◆ EXERCISE DETAILS ◆
In the data that follows, give the number of lines containing the word "bankas". Offer no additional comment.

Saved entries
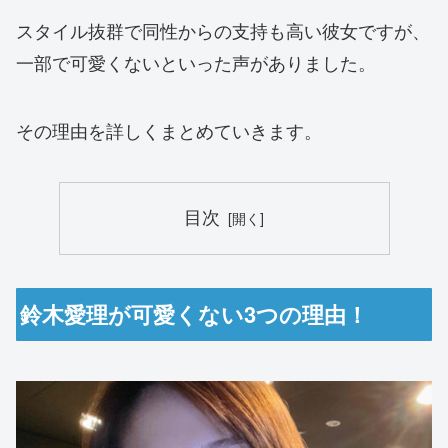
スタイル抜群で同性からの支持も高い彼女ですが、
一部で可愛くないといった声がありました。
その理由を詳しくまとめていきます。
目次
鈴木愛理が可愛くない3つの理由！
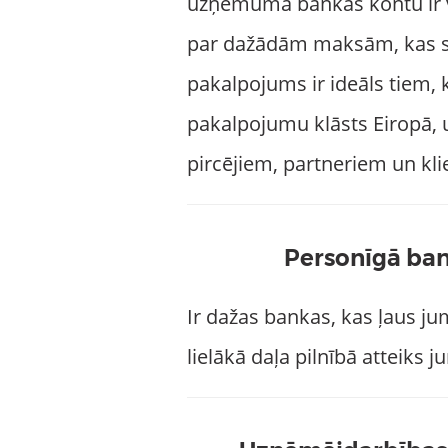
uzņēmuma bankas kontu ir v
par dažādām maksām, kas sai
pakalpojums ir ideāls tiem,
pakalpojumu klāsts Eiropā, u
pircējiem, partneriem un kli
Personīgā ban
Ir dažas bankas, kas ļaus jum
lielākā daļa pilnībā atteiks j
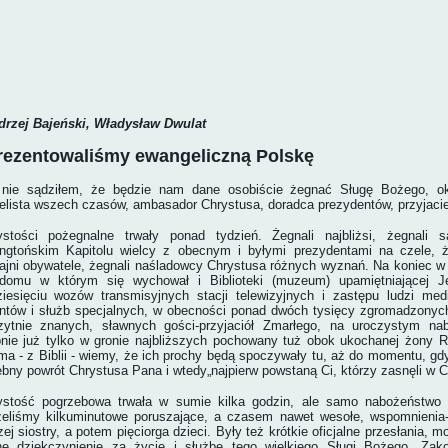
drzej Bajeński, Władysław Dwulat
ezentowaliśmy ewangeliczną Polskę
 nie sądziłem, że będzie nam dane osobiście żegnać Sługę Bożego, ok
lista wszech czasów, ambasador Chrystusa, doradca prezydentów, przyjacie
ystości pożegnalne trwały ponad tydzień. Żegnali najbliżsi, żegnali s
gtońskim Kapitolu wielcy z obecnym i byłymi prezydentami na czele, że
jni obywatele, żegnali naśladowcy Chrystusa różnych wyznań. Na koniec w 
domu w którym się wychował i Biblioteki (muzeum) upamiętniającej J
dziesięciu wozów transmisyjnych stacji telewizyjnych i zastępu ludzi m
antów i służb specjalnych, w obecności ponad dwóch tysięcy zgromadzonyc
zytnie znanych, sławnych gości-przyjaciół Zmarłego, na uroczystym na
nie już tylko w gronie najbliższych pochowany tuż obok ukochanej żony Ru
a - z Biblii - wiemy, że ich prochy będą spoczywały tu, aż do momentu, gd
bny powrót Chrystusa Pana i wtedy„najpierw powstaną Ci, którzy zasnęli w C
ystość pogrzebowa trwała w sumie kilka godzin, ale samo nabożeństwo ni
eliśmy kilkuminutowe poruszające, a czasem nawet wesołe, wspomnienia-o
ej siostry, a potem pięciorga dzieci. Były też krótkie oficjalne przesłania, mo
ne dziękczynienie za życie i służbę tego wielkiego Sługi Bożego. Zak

◆ ANSWER TO THE EXERCISE ◆
2